[Opening Excerpt to read section]
My feet are sweating, my eyes are dry and my tongue can’t decide whether to rest against the floor or the roof of my mouth. Were my knees always this bony?
That feeling when you can’t seem to find a comfortable position, as if your bed is a shoe shoved hastily onto the wrong foot. Too hot, then too cold, then somehow forming weird pressure areas in places you didn’t even know you had.
I started losing sleep big time the first year after I qualified. No matter what I did, nothing seemed to disengage the engine in my brain, revving away churning the day’s events over and over searching for mistakes and catastrophes that I was damned sure hadn’t happened. Why? Because I’d checked.
My god the checking. I wince when I think back to the time, mental energy and telomeres I wasting checking almost inconsequentially insignificant minutiae of my day to ensure that yes, for the fifth time, I’m not going to kill Mrs Higgins by giving a litre of fluid over ten hours rather than twelve.
My current self would make past-me shriek, so cavalier and hasty I must seem in my decision making. But I’m not. I’ve simply built up enough experience to have the confidence to know which decisions warrant more thought than others. Having seen Co-amoxiclav prescribed 1.2g TDS three hundred or so times, and having seen no ill effects, I’m far more willing to prescribe them because my patient ‘might have pneumonia’.
What’s the point of this? It’s to say to my previous self, and to others in the same position, that it will get better. It just takes that bit of time for the anxious brain to trust itself, and it’s own judgement, to allow itself the opportunity to relax into the wonderful profession that is being a doctor.
[Closing Excerpt to read section]
__Activity list__
a. According to the piece on sleepless nights, when did the writer start losing a lot of sleep?
b. Quote the piece on sleepless nights, starting with "That feeling when" and going on through "rather than twelve.".
[Opening Data section section]
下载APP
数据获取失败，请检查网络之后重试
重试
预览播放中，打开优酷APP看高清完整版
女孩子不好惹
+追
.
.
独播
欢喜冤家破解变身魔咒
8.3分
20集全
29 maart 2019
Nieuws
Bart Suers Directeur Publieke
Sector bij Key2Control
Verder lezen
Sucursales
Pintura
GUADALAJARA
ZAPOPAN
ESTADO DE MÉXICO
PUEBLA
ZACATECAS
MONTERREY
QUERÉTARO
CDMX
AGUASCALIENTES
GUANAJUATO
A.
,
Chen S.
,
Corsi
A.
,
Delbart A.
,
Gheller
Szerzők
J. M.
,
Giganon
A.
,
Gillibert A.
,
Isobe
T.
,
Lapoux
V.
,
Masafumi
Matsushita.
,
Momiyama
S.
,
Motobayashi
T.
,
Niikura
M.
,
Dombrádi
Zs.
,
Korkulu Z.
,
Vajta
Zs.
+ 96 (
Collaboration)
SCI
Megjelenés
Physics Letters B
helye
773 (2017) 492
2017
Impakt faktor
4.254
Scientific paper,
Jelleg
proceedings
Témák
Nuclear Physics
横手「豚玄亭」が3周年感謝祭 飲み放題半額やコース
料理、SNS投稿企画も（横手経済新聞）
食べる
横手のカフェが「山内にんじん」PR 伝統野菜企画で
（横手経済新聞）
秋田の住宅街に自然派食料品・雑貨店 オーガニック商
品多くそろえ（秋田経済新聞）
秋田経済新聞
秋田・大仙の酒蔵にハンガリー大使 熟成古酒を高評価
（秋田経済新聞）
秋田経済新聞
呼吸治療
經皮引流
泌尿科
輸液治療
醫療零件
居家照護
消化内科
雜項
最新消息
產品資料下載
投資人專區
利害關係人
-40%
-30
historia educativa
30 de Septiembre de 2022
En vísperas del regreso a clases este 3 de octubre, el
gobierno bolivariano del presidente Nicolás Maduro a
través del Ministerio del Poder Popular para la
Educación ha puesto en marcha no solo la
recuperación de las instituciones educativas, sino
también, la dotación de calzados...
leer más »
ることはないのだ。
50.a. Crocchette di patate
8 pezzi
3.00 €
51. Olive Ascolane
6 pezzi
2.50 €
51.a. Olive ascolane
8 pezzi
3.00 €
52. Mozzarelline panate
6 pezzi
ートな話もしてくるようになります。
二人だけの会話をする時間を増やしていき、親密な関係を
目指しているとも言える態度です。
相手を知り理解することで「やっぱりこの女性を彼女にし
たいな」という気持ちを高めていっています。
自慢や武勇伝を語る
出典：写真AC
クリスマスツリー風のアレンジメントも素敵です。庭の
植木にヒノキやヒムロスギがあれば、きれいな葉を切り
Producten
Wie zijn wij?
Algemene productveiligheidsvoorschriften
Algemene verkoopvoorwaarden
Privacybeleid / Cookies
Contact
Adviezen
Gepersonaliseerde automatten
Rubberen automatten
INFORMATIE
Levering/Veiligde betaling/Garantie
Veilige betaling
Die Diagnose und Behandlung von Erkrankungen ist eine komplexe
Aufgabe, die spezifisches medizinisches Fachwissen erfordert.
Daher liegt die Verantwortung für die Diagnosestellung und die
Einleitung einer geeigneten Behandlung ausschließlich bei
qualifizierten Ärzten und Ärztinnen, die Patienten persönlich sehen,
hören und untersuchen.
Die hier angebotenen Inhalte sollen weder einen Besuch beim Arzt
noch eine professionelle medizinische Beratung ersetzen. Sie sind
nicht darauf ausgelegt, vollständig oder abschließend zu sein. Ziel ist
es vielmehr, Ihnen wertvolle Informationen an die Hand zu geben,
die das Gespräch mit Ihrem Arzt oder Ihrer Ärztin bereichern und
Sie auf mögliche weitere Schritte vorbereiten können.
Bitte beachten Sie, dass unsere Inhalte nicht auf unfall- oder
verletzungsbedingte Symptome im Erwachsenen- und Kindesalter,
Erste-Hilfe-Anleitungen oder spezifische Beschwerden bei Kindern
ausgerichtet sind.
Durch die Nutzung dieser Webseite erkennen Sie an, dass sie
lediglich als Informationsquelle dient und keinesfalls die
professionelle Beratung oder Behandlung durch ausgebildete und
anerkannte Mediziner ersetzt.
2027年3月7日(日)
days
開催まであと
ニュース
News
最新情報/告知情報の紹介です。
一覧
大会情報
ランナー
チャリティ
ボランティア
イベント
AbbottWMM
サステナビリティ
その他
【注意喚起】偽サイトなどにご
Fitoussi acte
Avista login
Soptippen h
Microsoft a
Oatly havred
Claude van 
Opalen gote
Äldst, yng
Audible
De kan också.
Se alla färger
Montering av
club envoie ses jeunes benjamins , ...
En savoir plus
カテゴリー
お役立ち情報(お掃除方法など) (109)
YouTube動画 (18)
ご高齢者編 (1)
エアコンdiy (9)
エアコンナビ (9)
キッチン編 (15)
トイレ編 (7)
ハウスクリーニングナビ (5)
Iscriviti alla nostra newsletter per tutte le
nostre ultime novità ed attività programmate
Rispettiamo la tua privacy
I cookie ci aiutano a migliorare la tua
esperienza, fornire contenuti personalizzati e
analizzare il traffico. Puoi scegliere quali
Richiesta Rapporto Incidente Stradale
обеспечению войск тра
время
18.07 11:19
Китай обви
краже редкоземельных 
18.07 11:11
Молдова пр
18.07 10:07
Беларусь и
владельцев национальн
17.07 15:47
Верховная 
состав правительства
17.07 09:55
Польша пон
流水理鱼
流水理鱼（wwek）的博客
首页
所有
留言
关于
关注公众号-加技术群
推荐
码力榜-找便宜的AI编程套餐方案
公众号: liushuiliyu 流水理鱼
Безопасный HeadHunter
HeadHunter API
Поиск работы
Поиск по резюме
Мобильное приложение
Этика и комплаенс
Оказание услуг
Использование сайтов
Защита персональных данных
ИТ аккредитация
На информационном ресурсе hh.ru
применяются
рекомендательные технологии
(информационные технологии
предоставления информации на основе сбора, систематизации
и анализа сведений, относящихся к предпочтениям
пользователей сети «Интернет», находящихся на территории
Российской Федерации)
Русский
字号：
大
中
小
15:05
[Closing Data section section]
__Solutions for each task__
a. In the first year after qualifying.

b.
That feeling when you can’t seem to find a comfortable position, as if your bed is a shoe shoved hastily onto the wrong foot. Too hot, then too cold, then somehow forming weird pressure areas in places you didn’t even know you had.
I started losing sleep big time the first year after I qualified. No matter what I did, nothing seemed to disengage the engine in my brain, revving away churning the day’s events over and over searching for mistakes and catastrophes that I was damned sure hadn’t happened. Why? Because I’d checked.
My god the checking. I wince when I think back to the time, mental energy and telomeres I wasting checking almost inconsequentially insignificant minutiae of my day to ensure that yes, for the fifth time, I’m not going to kill Mrs Higgins by giving a litre of fluid over ten hours rather than twelve.